Report: Builders to Focus on Quality, Not Quantity

January 9, 2009 Updated: October 1, 2015

With fewer commercial buildings under construction, lenders are more likely to finance higher-quality projects.   (Marwan Naamani/AFP/Getty Images)
With fewer commercial buildings under construction, lenders are more likely to finance higher-quality projects. (Marwan Naamani/AFP/Getty Images)
A Marcus & Millichap report predicts that as the capital pinch forces developers and builders to make do, the quality of office and retail units will take precedence over quantity of units. Meanwhile, business owners are downsizing both their workforces and their work spaces.

Marcus & Millichap is a national brokerage firm specializing in real estate investment.

In response to more unleased commercial units, "construction will drop in 2009, slipping from 130 million square feet in 2008 to 90 million square feet," predicts the report's authors. And because lenders are exercising caution, it is likely that they will chose to finance quality projects that they believe will sell.

South of Chambers St. in Manhattan, the soaring median income of $165,000 has bumped up retail prices to more $100 per square feet over the past few years, according to Marcus & Millichap. It is also expected that the rezoning of Jamaica and Willets Point will bring more retail activity to Queens. Continued vacancies will force prices down for lessees, possibly fostering more retail growth.

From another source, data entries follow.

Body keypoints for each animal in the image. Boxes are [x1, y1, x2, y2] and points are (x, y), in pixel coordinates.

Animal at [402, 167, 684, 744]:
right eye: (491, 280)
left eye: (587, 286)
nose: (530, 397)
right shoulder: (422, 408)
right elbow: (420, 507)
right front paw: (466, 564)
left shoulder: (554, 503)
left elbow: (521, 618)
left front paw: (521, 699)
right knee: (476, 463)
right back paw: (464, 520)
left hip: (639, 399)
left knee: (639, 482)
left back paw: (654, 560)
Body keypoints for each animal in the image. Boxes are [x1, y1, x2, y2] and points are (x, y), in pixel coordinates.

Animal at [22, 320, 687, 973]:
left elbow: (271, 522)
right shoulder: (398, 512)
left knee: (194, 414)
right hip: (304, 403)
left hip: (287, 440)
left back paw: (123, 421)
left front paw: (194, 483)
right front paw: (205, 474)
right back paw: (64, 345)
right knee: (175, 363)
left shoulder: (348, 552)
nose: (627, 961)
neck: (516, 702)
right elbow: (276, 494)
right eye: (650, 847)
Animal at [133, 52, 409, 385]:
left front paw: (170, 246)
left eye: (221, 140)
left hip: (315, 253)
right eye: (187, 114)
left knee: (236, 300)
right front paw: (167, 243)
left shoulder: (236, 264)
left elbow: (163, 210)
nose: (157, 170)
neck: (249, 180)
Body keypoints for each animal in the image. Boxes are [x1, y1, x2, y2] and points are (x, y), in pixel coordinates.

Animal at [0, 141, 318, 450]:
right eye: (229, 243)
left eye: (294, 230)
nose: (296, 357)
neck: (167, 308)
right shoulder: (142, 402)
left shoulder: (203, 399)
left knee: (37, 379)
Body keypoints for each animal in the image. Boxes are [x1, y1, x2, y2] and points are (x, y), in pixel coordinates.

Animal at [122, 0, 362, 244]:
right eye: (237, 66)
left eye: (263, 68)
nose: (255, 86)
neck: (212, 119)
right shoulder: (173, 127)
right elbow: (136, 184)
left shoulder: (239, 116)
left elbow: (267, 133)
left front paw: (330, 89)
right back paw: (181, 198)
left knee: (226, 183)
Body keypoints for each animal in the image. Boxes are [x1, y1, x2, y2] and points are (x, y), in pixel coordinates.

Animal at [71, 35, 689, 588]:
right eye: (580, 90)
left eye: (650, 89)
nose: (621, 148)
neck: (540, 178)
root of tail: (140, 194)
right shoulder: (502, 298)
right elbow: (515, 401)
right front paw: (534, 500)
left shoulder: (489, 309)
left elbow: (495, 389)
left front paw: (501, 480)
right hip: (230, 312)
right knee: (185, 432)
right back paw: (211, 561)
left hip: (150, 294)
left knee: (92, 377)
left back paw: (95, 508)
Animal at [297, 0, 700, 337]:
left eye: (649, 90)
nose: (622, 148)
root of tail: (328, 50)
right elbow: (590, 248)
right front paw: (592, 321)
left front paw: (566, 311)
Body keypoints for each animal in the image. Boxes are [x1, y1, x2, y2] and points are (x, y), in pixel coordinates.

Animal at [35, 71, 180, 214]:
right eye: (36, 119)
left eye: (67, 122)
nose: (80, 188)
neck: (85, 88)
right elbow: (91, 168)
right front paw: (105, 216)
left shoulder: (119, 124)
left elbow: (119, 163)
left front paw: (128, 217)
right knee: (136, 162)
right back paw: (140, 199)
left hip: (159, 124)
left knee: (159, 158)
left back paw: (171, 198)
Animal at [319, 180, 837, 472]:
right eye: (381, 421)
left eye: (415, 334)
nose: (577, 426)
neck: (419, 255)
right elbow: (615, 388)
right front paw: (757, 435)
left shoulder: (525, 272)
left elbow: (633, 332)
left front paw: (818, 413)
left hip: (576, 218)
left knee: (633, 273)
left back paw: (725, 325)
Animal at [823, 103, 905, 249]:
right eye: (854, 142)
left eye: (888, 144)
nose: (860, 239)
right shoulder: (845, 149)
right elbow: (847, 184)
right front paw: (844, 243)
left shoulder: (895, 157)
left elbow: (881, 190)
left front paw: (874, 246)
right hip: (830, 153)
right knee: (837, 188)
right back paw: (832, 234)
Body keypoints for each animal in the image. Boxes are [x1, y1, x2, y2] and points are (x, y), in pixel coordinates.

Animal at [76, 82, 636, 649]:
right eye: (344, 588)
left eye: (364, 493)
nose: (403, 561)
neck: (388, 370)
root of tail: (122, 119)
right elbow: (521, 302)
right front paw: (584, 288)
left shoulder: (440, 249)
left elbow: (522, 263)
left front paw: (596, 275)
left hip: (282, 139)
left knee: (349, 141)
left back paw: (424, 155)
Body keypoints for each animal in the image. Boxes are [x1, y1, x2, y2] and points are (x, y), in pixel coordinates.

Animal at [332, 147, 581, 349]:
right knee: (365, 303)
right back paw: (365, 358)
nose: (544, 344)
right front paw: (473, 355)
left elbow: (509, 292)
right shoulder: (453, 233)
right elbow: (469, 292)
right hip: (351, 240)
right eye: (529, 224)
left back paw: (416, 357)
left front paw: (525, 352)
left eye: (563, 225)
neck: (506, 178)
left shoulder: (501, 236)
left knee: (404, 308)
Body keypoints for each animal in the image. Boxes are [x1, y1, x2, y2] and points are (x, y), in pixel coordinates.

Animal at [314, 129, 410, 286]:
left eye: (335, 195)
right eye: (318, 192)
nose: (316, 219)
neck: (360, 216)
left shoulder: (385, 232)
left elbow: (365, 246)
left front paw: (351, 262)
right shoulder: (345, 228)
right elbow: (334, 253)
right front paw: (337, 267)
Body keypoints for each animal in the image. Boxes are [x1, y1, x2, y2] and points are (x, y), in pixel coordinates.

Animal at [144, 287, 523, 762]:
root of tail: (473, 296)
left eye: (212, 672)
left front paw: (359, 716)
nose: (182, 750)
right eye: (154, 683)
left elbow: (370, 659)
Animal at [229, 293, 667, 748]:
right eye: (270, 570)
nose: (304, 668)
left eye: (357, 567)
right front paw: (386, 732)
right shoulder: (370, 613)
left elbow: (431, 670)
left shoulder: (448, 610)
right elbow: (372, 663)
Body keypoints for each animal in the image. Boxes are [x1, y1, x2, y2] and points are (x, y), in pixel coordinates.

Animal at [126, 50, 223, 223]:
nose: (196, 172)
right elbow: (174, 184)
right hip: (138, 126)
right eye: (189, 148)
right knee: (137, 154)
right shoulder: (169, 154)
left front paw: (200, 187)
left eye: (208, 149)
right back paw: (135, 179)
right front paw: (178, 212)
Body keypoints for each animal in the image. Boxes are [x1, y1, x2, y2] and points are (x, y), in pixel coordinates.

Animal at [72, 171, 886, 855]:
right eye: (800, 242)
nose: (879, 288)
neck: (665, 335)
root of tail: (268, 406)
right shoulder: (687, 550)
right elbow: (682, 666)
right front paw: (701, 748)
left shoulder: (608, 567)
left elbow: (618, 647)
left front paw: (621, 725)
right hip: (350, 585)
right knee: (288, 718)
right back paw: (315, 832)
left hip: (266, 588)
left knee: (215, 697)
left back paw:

Higher Vacancies for Residential, Also

Residential units are similarly experiencing higher vacancy rates, though not nearly as high on a percentage basis as commercial units. M & M's 2009 report on market-rate apartments predicted that vacancies will rise to record highs.

In 2008, the vacancy rate rose to 3.4 percent. The 2009 vacancy rate is expected to reach 4.7 percent, the highest in 28 years. The residential market, however, faces a larger scale dilemma that the commercial market does not: many apartments were built just in time to face a dwindling pool of renters.

Few new commercial buildings were completed in the past few years.

"Despite no new construction scheduled for completion in 2009, two properties were completed in 2008. Bank of America began to move employees into 1 Bryant Park, a 2.1 million-square-foot building," wrote researchers at Grubb & Ellis, a commercial real estate services and investment company. "In addition, 510 Madison Avenue, a 330, 000-square-foot building was completed in 2008. The building was originally built for the growing hedge fund market, but in 2008 this industry began to feel the effects of the financial crisis."

Though experts agree that 2009 will be another slow year in commercial real estate, Marcus & Millichap researchers expect the job market to begin stabilizing "as early as the second half of [this] year," propelling the housing market upward again.